Premessa: per ottenere più equità dalla manovra «salva Italia», va bene tutto. Anzi, quasi tutto. Non va bene, ad esempio, che Raffaele Bonanni ci dica solo ora di avere uno zio. Che — parole sue — «non capisce nulla di economia», ma ne saprebbe, forse, più del professor Monti su come raddrizzare le gambe ai cani, contrastando l'evasione fiscale dei grandi patrimoni.
Ce lo avesse detto prima, sarei andato a trovarlo, per chiedergli di spiegare al nipote più preparato — lui che non capisce un'acca di economia — che Marchionne da tre anni mena il can per l'aia davanti al naso di lavoratori sindacati e governo. E gli avrei chiesto — sempre a lui, lo zio ignorante — di frenare lo slancio del nipote nei suoi abbracci con Maurizio Sacconi, il peggior ministro del Lavoro della storia repubblicana. Col quale il capo della Cisl ha concordato ogni mossa per isolare le lotte della Cgil contro tutte le iniquità del governo Berlusconi.
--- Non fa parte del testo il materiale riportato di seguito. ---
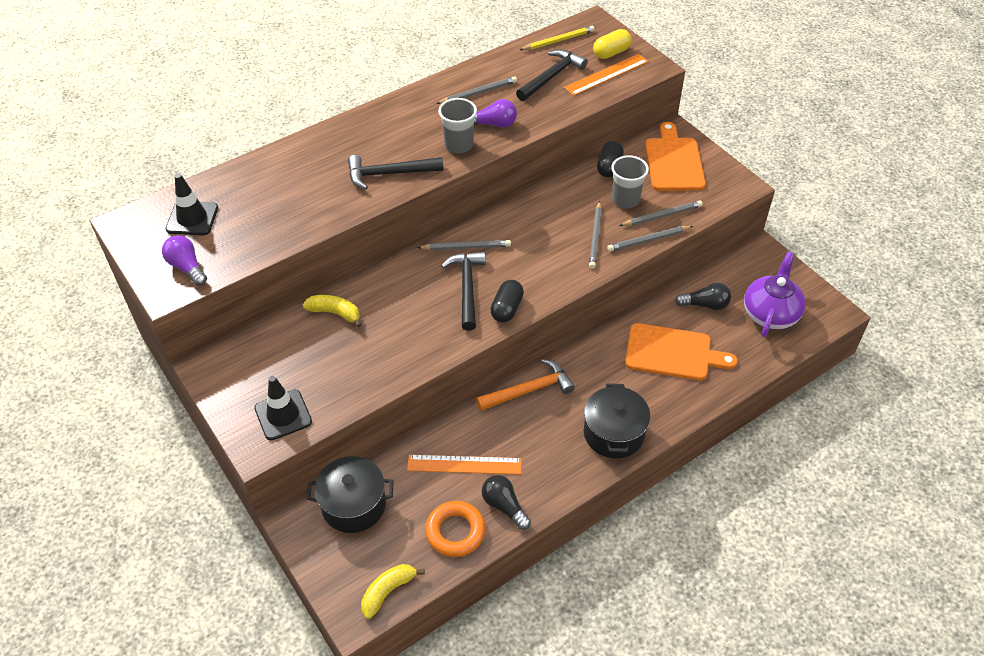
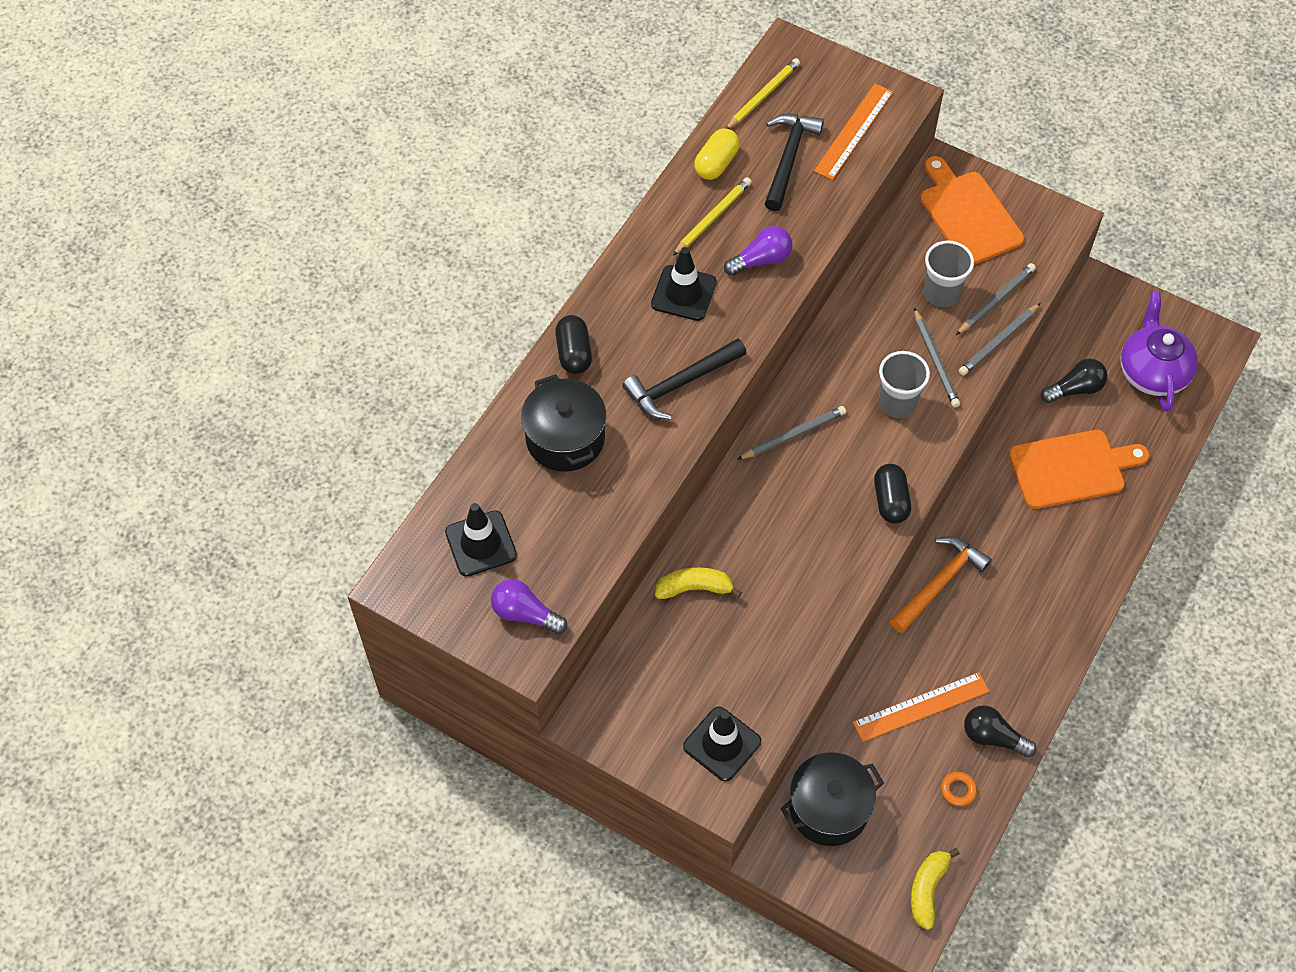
camera: 25 degrees left, 10 degrees up
(429, 126) = (683, 293): none -> black traffic cone
(455, 531) = (958, 790): orange ring -> orange ring, size x0.49
(459, 145) = (738, 308): grey cup -> grey cup (897, 403)
(467, 288) = (828, 491): black hammer -> none
(478, 93) = (712, 218): grey pencil -> yellow pencil
(609, 167) = (896, 252): black capsule -> black capsule (574, 353)
(611, 53) = (840, 93): yellow capsule -> yellow capsule (716, 163)
(613, 433) = (1061, 598): black pot -> black pot (565, 438)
E poi, sempre lo zio di Bonanni — non capendo nulla di economia — avrebbe potuto spiegare al nipote anche come trattare con Marchionne. «Non è rinunciando ai diritti dei lavoratori, Raffaè, che la Fiat progetterà nuove auto e produrrà quelle giuste per battere la concorrenza. Sient'ammè, senza soldi in saccoccia non si comprano macchine, né nostrane né forestiere». Sono certo che lo zio digiuno di tecnologia e mercati lo avrebbe fatto.
Comunque, meglio tardi che mai. Sappiamo che Bonanni ha un parente, ignorante ma saggio. All'occorrenza, può tirare dalla giacchetta il nipote un po' scapestrato (benché stagionato). E per ora ci basta.